» **Material shown**:
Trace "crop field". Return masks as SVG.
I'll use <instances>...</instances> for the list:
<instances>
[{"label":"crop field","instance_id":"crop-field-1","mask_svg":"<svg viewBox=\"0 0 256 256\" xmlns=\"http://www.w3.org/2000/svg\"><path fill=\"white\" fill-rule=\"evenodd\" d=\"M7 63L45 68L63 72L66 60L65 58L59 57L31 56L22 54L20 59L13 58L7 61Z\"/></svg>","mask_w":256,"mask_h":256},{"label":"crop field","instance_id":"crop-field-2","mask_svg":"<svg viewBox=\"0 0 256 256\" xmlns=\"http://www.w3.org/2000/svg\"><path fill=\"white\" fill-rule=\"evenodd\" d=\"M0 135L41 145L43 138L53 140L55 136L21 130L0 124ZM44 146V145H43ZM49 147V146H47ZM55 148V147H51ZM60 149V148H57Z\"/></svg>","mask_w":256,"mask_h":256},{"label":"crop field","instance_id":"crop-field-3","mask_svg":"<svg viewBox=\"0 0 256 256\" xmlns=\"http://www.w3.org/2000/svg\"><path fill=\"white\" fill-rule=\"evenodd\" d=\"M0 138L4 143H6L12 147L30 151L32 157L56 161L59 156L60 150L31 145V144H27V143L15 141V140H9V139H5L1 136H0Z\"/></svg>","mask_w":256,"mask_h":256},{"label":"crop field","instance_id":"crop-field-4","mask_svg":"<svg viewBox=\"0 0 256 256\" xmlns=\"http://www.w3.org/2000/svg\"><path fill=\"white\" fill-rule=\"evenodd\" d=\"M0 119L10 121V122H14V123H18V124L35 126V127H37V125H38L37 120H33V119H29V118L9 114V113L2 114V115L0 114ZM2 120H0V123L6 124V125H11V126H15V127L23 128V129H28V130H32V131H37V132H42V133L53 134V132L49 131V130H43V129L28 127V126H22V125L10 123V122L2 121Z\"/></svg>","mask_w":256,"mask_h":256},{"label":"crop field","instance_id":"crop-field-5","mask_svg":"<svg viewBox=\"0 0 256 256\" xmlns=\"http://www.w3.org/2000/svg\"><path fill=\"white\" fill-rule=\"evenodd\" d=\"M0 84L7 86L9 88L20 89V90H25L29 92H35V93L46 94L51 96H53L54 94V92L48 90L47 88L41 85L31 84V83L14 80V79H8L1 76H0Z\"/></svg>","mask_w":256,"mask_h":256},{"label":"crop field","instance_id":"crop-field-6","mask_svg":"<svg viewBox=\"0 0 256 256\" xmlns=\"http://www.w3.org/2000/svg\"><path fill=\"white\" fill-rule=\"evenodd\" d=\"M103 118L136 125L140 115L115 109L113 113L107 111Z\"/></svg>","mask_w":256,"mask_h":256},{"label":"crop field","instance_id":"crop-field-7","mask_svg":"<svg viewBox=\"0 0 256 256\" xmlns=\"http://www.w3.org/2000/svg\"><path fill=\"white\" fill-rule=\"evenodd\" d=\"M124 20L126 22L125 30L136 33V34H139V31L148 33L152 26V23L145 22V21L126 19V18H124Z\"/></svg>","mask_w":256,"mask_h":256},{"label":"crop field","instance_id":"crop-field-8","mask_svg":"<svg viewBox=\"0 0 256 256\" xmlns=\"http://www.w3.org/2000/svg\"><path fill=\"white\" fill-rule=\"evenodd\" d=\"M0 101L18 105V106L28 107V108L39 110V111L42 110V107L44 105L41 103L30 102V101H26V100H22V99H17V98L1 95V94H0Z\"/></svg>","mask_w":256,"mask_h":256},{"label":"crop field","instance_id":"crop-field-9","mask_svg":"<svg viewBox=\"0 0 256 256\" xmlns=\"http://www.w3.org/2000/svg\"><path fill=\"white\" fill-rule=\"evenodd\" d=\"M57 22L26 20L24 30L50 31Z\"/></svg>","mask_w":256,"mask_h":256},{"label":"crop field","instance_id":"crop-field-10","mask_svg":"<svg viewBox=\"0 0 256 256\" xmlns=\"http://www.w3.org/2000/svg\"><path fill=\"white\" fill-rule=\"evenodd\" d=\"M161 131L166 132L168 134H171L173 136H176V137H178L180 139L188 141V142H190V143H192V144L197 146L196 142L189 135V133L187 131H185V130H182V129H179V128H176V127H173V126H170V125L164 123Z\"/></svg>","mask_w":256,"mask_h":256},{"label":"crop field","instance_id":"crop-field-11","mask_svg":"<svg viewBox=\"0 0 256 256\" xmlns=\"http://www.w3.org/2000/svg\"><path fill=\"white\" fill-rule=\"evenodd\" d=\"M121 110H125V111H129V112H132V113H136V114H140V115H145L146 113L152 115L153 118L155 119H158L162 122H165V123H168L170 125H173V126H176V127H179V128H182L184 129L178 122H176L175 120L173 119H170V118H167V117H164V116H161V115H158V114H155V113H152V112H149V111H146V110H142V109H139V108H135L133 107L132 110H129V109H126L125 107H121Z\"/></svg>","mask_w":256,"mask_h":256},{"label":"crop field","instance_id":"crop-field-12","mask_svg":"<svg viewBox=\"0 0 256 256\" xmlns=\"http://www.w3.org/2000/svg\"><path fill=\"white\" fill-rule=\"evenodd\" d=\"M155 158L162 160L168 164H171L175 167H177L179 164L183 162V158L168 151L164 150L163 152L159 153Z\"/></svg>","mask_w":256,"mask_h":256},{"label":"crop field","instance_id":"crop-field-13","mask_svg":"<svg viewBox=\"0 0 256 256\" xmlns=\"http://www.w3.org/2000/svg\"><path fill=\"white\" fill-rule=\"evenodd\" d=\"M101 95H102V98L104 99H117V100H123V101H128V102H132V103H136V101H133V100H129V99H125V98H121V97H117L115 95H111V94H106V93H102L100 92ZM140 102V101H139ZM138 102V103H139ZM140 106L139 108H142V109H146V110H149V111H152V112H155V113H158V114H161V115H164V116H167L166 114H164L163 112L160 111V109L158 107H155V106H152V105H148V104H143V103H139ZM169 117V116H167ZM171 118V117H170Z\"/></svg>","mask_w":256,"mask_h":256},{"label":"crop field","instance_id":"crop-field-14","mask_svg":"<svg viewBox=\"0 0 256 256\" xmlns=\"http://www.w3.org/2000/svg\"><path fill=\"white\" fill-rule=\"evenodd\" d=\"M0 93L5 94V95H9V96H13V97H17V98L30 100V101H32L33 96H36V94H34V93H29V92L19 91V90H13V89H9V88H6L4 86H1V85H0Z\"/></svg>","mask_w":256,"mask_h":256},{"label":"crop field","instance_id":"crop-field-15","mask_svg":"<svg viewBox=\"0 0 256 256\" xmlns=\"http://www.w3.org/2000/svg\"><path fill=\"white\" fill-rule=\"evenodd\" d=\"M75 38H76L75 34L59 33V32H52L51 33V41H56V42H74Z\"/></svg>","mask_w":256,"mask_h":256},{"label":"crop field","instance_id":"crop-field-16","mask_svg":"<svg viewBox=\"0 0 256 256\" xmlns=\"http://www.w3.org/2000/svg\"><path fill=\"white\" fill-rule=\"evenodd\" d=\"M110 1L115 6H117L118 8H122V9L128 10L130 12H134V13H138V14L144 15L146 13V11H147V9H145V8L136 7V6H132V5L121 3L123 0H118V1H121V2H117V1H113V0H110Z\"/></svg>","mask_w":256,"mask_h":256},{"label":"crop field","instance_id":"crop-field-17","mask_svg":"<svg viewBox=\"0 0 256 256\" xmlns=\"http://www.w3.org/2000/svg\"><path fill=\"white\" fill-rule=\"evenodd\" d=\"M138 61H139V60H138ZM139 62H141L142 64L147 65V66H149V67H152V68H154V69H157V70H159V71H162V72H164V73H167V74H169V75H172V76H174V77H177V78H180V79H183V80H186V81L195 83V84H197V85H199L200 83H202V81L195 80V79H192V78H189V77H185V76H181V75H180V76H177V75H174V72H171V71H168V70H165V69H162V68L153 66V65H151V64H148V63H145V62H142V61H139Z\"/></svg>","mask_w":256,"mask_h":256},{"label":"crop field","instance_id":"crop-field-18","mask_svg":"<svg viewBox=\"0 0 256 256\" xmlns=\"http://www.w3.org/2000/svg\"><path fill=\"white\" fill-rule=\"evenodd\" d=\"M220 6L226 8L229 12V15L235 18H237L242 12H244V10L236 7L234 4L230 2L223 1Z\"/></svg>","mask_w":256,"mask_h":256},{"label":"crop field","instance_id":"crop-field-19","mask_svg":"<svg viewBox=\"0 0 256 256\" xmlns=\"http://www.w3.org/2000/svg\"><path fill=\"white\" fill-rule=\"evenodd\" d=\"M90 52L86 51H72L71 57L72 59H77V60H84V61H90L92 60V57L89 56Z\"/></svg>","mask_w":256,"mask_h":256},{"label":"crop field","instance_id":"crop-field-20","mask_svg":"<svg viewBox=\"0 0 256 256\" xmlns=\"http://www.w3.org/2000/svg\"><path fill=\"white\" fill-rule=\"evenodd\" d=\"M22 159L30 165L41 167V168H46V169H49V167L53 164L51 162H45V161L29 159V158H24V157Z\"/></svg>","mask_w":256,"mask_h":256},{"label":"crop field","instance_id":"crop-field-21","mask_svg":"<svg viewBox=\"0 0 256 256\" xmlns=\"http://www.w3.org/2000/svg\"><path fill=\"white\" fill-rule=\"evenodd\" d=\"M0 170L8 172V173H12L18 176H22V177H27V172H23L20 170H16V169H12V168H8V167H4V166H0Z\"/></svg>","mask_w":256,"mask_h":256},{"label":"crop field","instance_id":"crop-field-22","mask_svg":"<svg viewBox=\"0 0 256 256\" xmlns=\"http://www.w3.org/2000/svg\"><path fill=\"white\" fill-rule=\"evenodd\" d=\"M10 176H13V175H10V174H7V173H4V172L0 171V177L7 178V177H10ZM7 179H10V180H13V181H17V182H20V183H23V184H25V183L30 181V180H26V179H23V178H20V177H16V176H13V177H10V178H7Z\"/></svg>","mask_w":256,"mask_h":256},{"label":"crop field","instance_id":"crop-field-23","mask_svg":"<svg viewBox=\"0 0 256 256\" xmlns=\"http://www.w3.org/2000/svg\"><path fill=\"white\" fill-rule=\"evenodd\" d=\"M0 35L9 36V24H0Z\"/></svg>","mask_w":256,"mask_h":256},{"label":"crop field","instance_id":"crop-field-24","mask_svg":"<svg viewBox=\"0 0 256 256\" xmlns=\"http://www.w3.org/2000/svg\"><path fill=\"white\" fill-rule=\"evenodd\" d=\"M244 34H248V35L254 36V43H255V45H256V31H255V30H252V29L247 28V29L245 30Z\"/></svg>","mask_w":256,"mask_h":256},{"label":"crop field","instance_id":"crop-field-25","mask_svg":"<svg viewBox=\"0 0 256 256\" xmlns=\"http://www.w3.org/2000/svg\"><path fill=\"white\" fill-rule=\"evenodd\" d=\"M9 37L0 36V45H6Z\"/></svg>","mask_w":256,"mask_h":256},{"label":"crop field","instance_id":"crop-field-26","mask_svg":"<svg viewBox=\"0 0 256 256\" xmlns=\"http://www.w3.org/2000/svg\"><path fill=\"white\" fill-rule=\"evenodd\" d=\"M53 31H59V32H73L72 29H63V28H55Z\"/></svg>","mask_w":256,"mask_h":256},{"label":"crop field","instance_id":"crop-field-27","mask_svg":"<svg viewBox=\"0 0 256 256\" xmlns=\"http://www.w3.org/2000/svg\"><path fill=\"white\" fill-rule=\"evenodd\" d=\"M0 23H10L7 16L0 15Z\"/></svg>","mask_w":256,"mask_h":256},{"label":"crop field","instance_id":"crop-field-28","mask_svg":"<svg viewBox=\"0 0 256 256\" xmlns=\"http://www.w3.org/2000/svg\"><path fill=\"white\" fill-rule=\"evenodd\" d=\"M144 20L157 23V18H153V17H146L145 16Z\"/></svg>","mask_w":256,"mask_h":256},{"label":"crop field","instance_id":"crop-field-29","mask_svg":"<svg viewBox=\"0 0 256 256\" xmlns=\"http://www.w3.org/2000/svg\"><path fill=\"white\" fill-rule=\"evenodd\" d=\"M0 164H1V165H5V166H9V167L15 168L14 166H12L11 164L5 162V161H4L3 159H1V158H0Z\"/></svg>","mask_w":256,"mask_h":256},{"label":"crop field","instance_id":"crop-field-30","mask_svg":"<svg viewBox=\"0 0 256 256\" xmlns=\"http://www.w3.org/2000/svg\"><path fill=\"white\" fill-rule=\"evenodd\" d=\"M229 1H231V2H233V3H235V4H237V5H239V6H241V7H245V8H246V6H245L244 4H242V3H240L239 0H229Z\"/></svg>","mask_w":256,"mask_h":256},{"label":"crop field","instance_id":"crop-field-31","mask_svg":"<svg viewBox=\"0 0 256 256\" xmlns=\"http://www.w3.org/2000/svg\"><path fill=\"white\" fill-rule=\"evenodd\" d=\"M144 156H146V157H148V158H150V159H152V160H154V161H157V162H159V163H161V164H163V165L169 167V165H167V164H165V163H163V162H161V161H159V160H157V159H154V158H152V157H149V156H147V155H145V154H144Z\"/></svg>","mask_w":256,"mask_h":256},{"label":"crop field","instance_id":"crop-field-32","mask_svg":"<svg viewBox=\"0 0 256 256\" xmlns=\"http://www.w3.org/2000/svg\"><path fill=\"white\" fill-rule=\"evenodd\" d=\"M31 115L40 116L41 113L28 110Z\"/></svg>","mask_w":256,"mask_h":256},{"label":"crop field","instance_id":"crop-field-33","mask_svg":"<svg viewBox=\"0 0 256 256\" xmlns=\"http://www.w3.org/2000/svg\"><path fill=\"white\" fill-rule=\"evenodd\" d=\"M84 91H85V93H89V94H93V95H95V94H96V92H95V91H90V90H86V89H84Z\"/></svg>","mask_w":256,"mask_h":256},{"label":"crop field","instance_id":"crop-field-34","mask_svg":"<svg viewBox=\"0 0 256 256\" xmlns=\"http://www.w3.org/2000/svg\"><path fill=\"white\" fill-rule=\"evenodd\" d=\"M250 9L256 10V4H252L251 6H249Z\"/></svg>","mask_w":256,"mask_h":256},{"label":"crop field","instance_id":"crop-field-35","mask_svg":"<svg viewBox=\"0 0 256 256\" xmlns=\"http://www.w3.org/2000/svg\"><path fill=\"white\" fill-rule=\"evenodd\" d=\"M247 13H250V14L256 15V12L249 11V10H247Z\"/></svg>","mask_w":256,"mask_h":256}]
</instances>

» **Exercise task**: Count the lines of the material above that contain the string "instances", and reply with the number alone.

» **Written solution**: 3